Material for the task section start
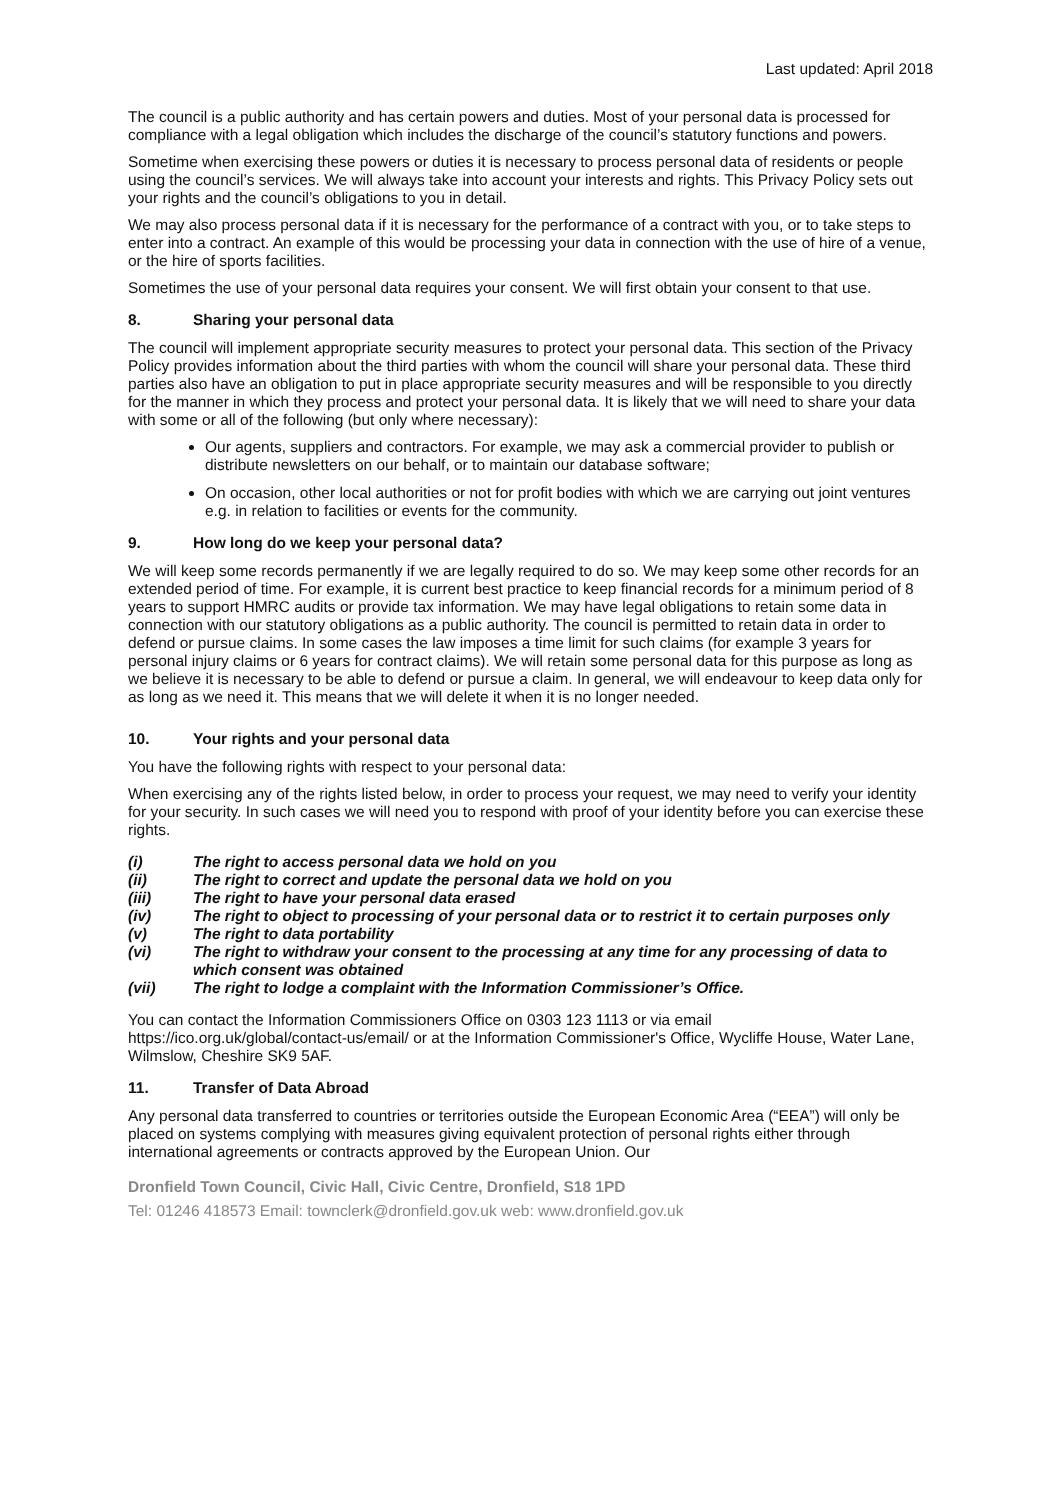Last updated: April 2018
The council is a public authority and has certain powers and duties. Most of your personal data is processed for compliance with a legal obligation which includes the discharge of the council’s statutory functions and powers.
Sometime when exercising these powers or duties it is necessary to process personal data of residents or people using the council’s services. We will always take into account your interests and rights. This Privacy Policy sets out your rights and the council’s obligations to you in detail.
We may also process personal data if it is necessary for the performance of a contract with you, or to take steps to enter into a contract. An example of this would be processing your data in connection with the use of hire of a venue, or the hire of sports facilities.
Sometimes the use of your personal data requires your consent. We will first obtain your consent to that use.
8. Sharing your personal data
The council will implement appropriate security measures to protect your personal data. This section of the Privacy Policy provides information about the third parties with whom the council will share your personal data. These third parties also have an obligation to put in place appropriate security measures and will be responsible to you directly for the manner in which they process and protect your personal data. It is likely that we will need to share your data with some or all of the following (but only where necessary):
Our agents, suppliers and contractors. For example, we may ask a commercial provider to publish or distribute newsletters on our behalf, or to maintain our database software;
On occasion, other local authorities or not for profit bodies with which we are carrying out joint ventures e.g. in relation to facilities or events for the community.
9. How long do we keep your personal data?
We will keep some records permanently if we are legally required to do so. We may keep some other records for an extended period of time. For example, it is current best practice to keep financial records for a minimum period of 8 years to support HMRC audits or provide tax information. We may have legal obligations to retain some data in connection with our statutory obligations as a public authority. The council is permitted to retain data in order to defend or pursue claims. In some cases the law imposes a time limit for such claims (for example 3 years for personal injury claims or 6 years for contract claims). We will retain some personal data for this purpose as long as we believe it is necessary to be able to defend or pursue a claim. In general, we will endeavour to keep data only for as long as we need it. This means that we will delete it when it is no longer needed.
10. Your rights and your personal data
You have the following rights with respect to your personal data:
When exercising any of the rights listed below, in order to process your request, we may need to verify your identity for your security. In such cases we will need you to respond with proof of your identity before you can exercise these rights.
(i) The right to access personal data we hold on you
(ii) The right to correct and update the personal data we hold on you
(iii) The right to have your personal data erased
(iv) The right to object to processing of your personal data or to restrict it to certain purposes only
(v) The right to data portability
(vi) The right to withdraw your consent to the processing at any time for any processing of data to which consent was obtained
(vii) The right to lodge a complaint with the Information Commissioner’s Office.
You can contact the Information Commissioners Office on 0303 123 1113 or via email https://ico.org.uk/global/contact-us/email/ or at the Information Commissioner's Office, Wycliffe House, Water Lane, Wilmslow, Cheshire SK9 5AF.
11. Transfer of Data Abroad
Any personal data transferred to countries or territories outside the European Economic Area (“EEA”) will only be placed on systems complying with measures giving equivalent protection of personal rights either through international agreements or contracts approved by the European Union. Our
Dronfield Town Council, Civic Hall, Civic Centre, Dronfield, S18 1PD
Tel: 01246 418573 Email: townclerk@dronfield.gov.uk web: www.dronfield.gov.uk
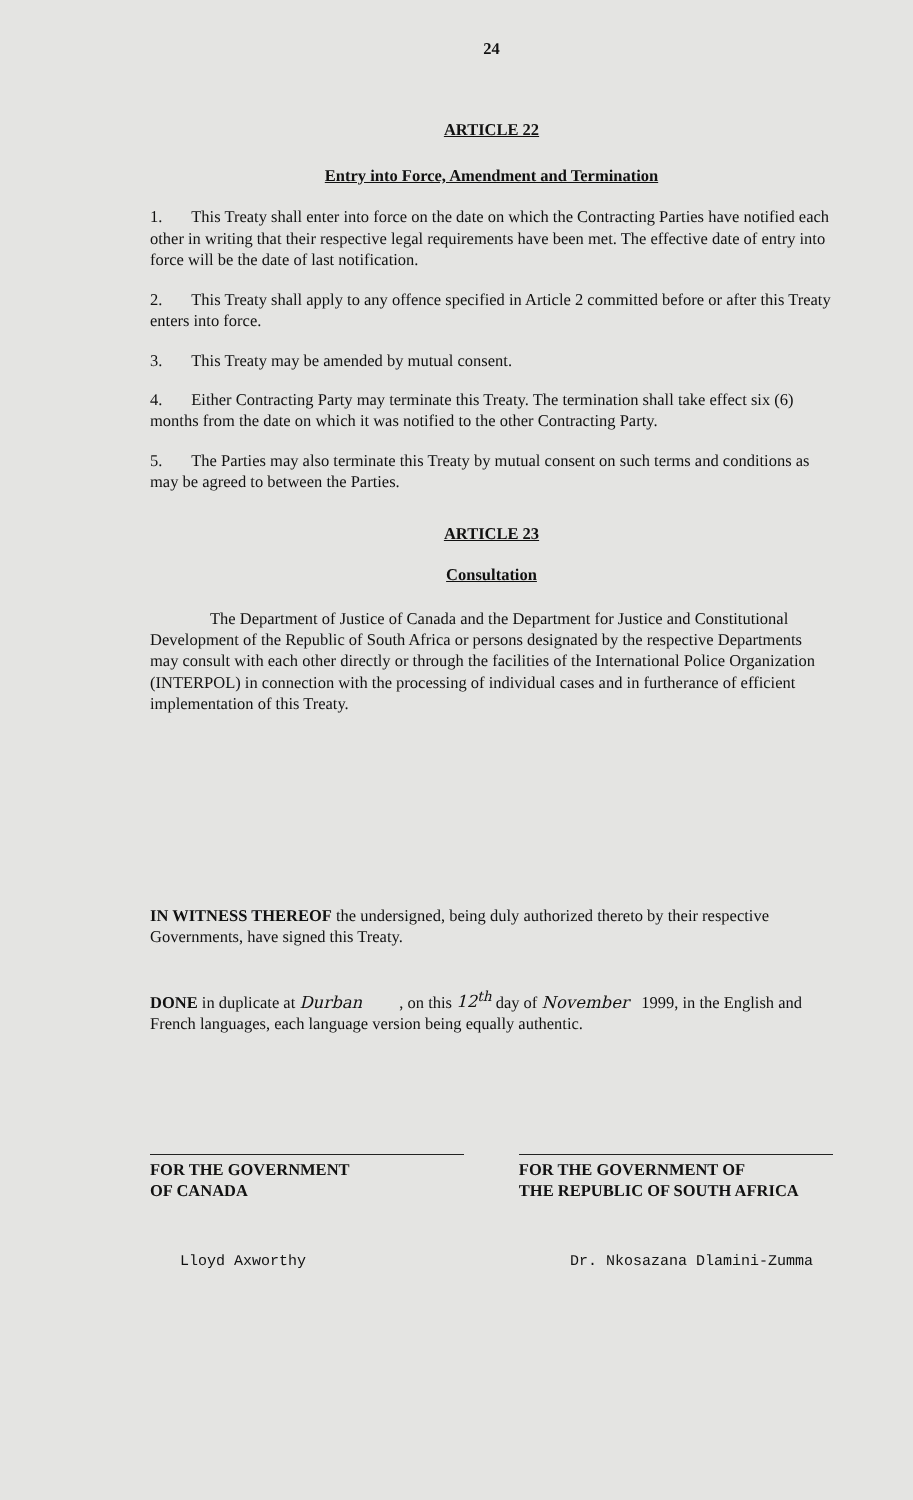24
ARTICLE 22
Entry into Force, Amendment and Termination
1. This Treaty shall enter into force on the date on which the Contracting Parties have notified each other in writing that their respective legal requirements have been met. The effective date of entry into force will be the date of last notification.
2. This Treaty shall apply to any offence specified in Article 2 committed before or after this Treaty enters into force.
3. This Treaty may be amended by mutual consent.
4. Either Contracting Party may terminate this Treaty. The termination shall take effect six (6) months from the date on which it was notified to the other Contracting Party.
5. The Parties may also terminate this Treaty by mutual consent on such terms and conditions as may be agreed to between the Parties.
ARTICLE 23
Consultation
The Department of Justice of Canada and the Department for Justice and Constitutional Development of the Republic of South Africa or persons designated by the respective Departments may consult with each other directly or through the facilities of the International Police Organization (INTERPOL) in connection with the processing of individual cases and in furtherance of efficient implementation of this Treaty.
IN WITNESS THEREOF the undersigned, being duly authorized thereto by their respective Governments, have signed this Treaty.
DONE in duplicate at Durban , on this 12<sup>th</sup> day of November 1999, in the English and French languages, each language version being equally authentic.
FOR THE GOVERNMENT
OF CANADA
FOR THE GOVERNMENT OF
THE REPUBLIC OF SOUTH AFRICA
Lloyd Axworthy Dr. Nkosazana Dlamini-Zumma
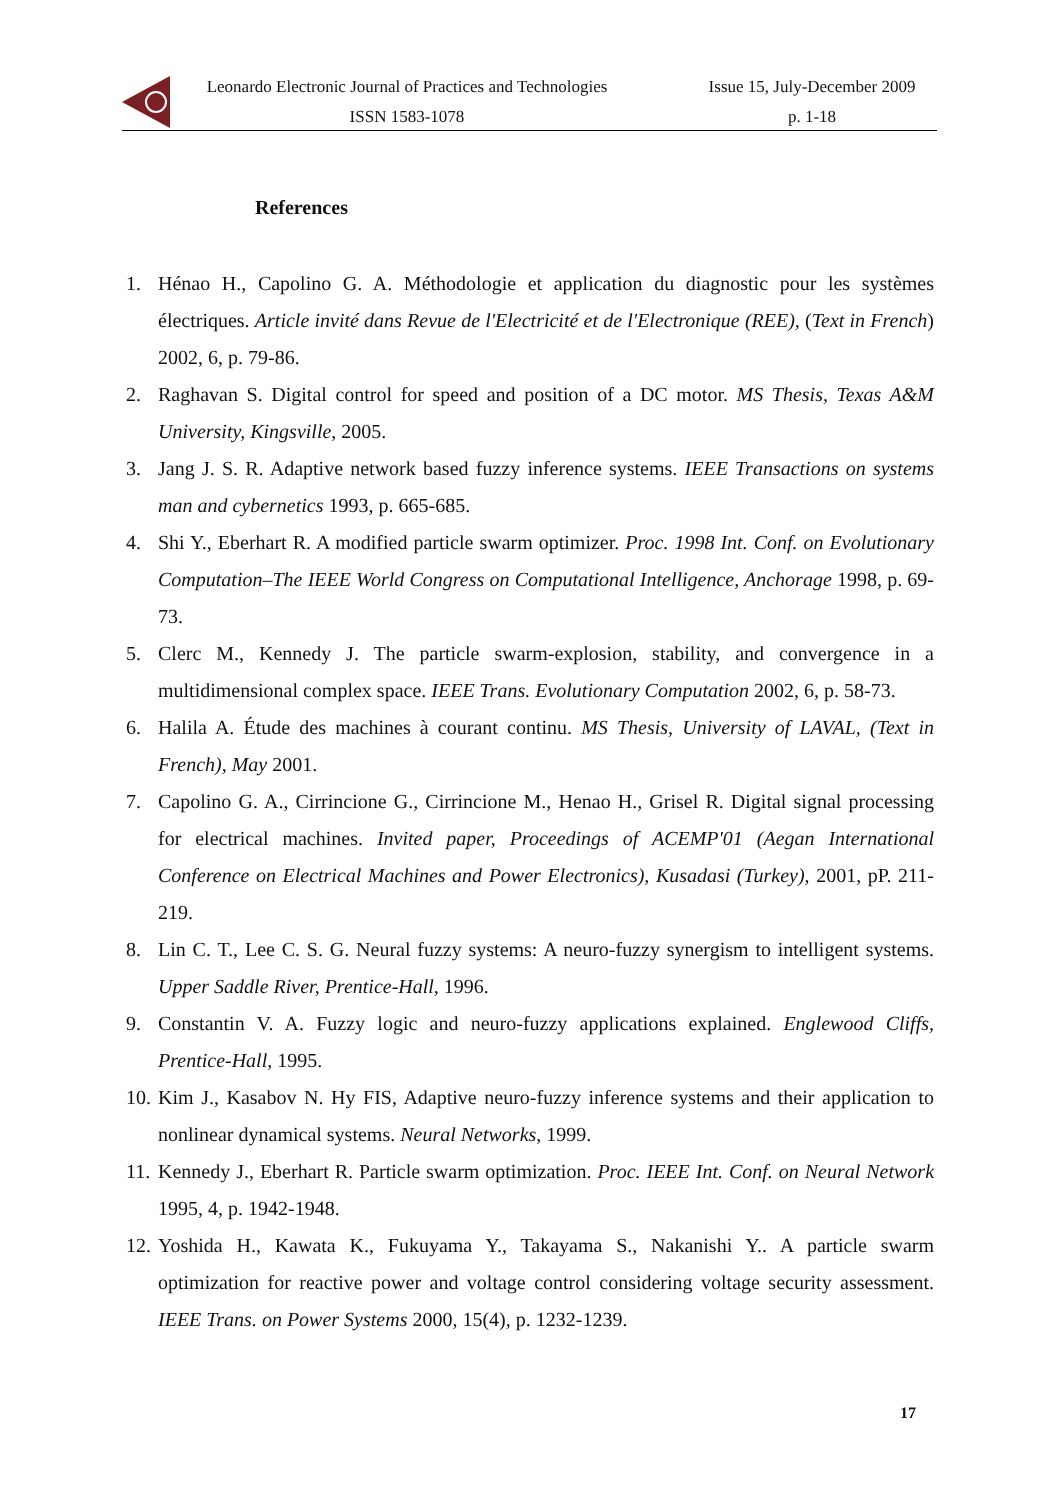Leonardo Electronic Journal of Practices and Technologies
ISSN 1583-1078
Issue 15, July-December 2009
p. 1-18
References
1. Hénao H., Capolino G. A. Méthodologie et application du diagnostic pour les systèmes électriques. Article invité dans Revue de l'Electricité et de l'Electronique (REE), (Text in French) 2002, 6, p. 79-86.
2. Raghavan S. Digital control for speed and position of a DC motor. MS Thesis, Texas A&M University, Kingsville, 2005.
3. Jang J. S. R. Adaptive network based fuzzy inference systems. IEEE Transactions on systems man and cybernetics 1993, p. 665-685.
4. Shi Y., Eberhart R. A modified particle swarm optimizer. Proc. 1998 Int. Conf. on Evolutionary Computation–The IEEE World Congress on Computational Intelligence, Anchorage 1998, p. 69-73.
5. Clerc M., Kennedy J. The particle swarm-explosion, stability, and convergence in a multidimensional complex space. IEEE Trans. Evolutionary Computation 2002, 6, p. 58-73.
6. Halila A. Étude des machines à courant continu. MS Thesis, University of LAVAL, (Text in French), May 2001.
7. Capolino G. A., Cirrincione G., Cirrincione M., Henao H., Grisel R. Digital signal processing for electrical machines. Invited paper, Proceedings of ACEMP'01 (Aegan International Conference on Electrical Machines and Power Electronics), Kusadasi (Turkey), 2001, pP. 211-219.
8. Lin C. T., Lee C. S. G. Neural fuzzy systems: A neuro-fuzzy synergism to intelligent systems. Upper Saddle River, Prentice-Hall, 1996.
9. Constantin V. A. Fuzzy logic and neuro-fuzzy applications explained. Englewood Cliffs, Prentice-Hall, 1995.
10. Kim J., Kasabov N. Hy FIS, Adaptive neuro-fuzzy inference systems and their application to nonlinear dynamical systems. Neural Networks, 1999.
11. Kennedy J., Eberhart R. Particle swarm optimization. Proc. IEEE Int. Conf. on Neural Network 1995, 4, p. 1942-1948.
12. Yoshida H., Kawata K., Fukuyama Y., Takayama S., Nakanishi Y.. A particle swarm optimization for reactive power and voltage control considering voltage security assessment. IEEE Trans. on Power Systems 2000, 15(4), p. 1232-1239.
17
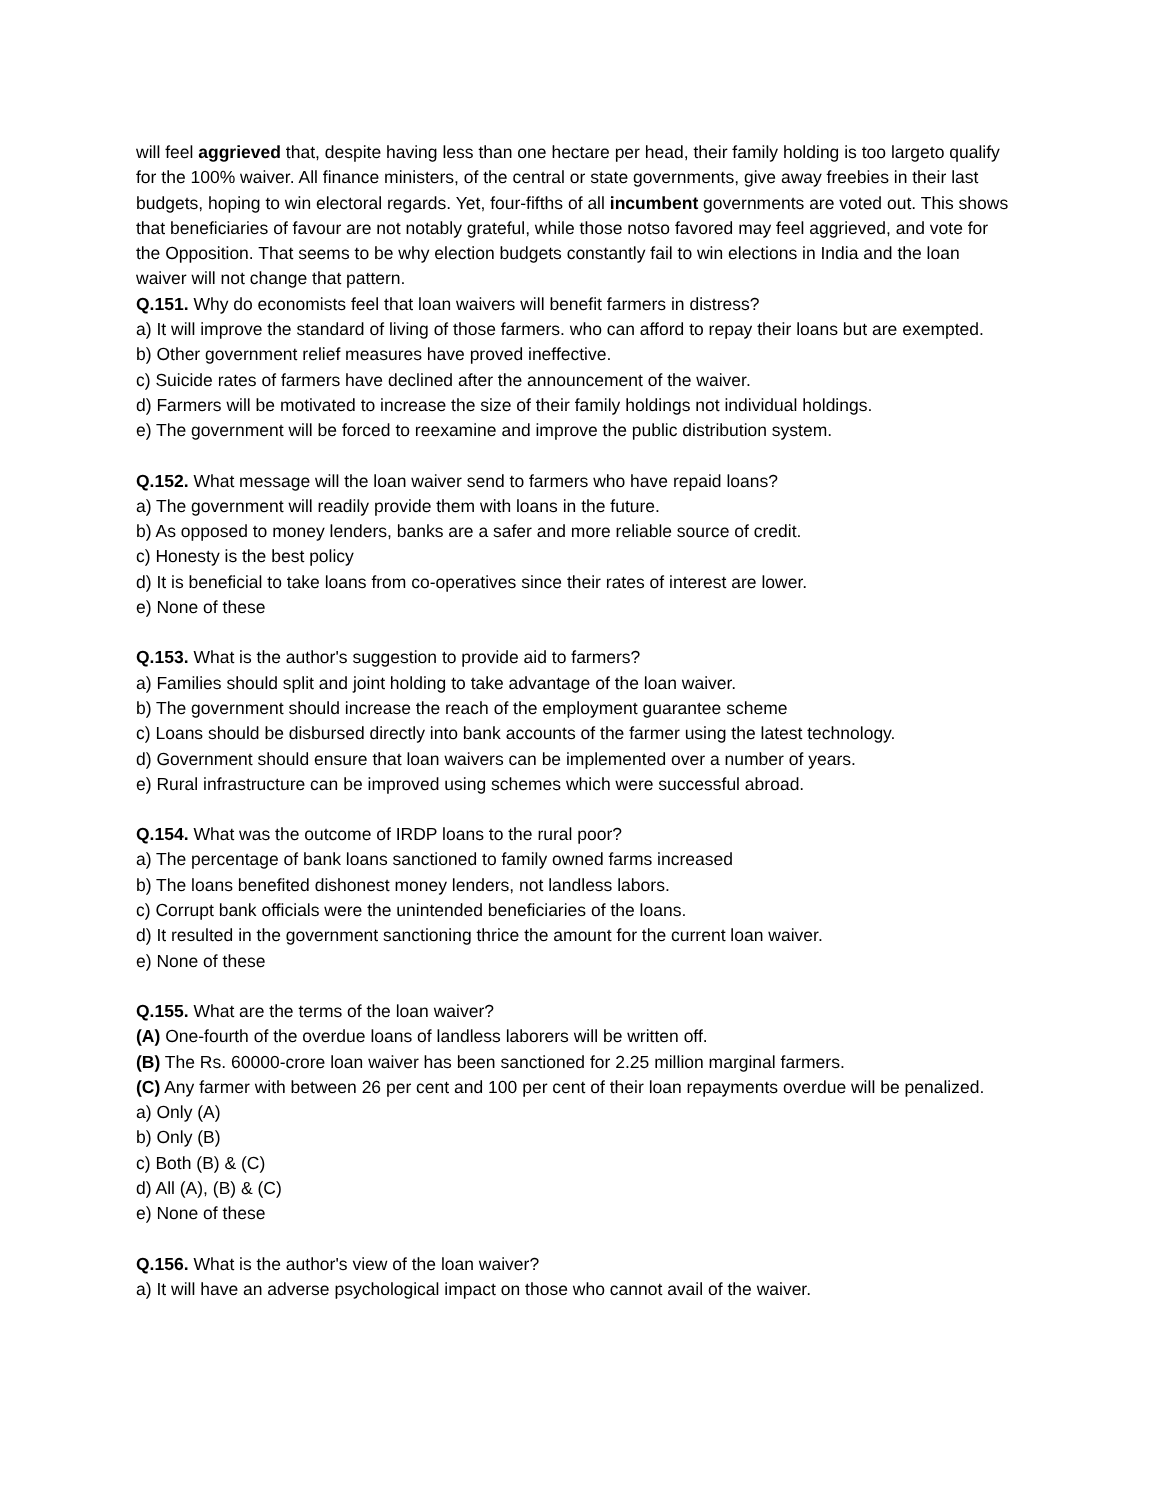will feel aggrieved that, despite having less than one hectare per head, their family holding is too largeto qualify for the 100% waiver. All finance ministers, of the central or state governments, give away freebies in their last budgets, hoping to win electoral regards. Yet, four-fifths of all incumbent governments are voted out. This shows that beneficiaries of favour are not notably grateful, while those notso favored may feel aggrieved, and vote for the Opposition. That seems to be why election budgets constantly fail to win elections in India and the loan waiver will not change that pattern.
Q.151. Why do economists feel that loan waivers will benefit farmers in distress?
a) It will improve the standard of living of those farmers. who can afford to repay their loans but are exempted.
b) Other government relief measures have proved ineffective.
c) Suicide rates of farmers have declined after the announcement of the waiver.
d) Farmers will be motivated to increase the size of their family holdings not individual holdings.
e) The government will be forced to reexamine and improve the public distribution system.
Q.152. What message will the loan waiver send to farmers who have repaid loans?
a) The government will readily provide them with loans in the future.
b) As opposed to money lenders, banks are a safer and more reliable source of credit.
c) Honesty is the best policy
d) It is beneficial to take loans from co-operatives since their rates of interest are lower.
e) None of these
Q.153. What is the author's suggestion to provide aid to farmers?
a) Families should split and joint holding to take advantage of the loan waiver.
b) The government should increase the reach of the employment guarantee scheme
c) Loans should be disbursed directly into bank accounts of the farmer using the latest technology.
d) Government should ensure that loan waivers can be implemented over a number of years.
e) Rural infrastructure can be improved using schemes which were successful abroad.
Q.154. What was the outcome of IRDP loans to the rural poor?
a) The percentage of bank loans sanctioned to family owned farms increased
b) The loans benefited dishonest money lenders, not landless labors.
c) Corrupt bank officials were the unintended beneficiaries of the loans.
d) It resulted in the government sanctioning thrice the amount for the current loan waiver.
e) None of these
Q.155. What are the terms of the loan waiver?
(A) One-fourth of the overdue loans of landless laborers will be written off.
(B) The Rs. 60000-crore loan waiver has been sanctioned for 2.25 million marginal farmers.
(C) Any farmer with between 26 per cent and 100 per cent of their loan repayments overdue will be penalized.
a) Only (A)
b) Only (B)
c) Both (B) & (C)
d) All (A), (B) & (C)
e) None of these
Q.156. What is the author's view of the loan waiver?
a) It will have an adverse psychological impact on those who cannot avail of the waiver.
Material for the task section end
Your task: Among the records above, repeat exactly the line with "Our agents, suppliers", the line with "9. How long do we keep your personal data?", and every line in between, and only those.

Expected answer:
Our agents, suppliers and contractors. For example, we may ask a commercial provider to publish or distribute newsletters on our behalf, or to maintain our database software;
On occasion, other local authorities or not for profit bodies with which we are carrying out joint ventures e.g. in relation to facilities or events for the community.
9. How long do we keep your personal data?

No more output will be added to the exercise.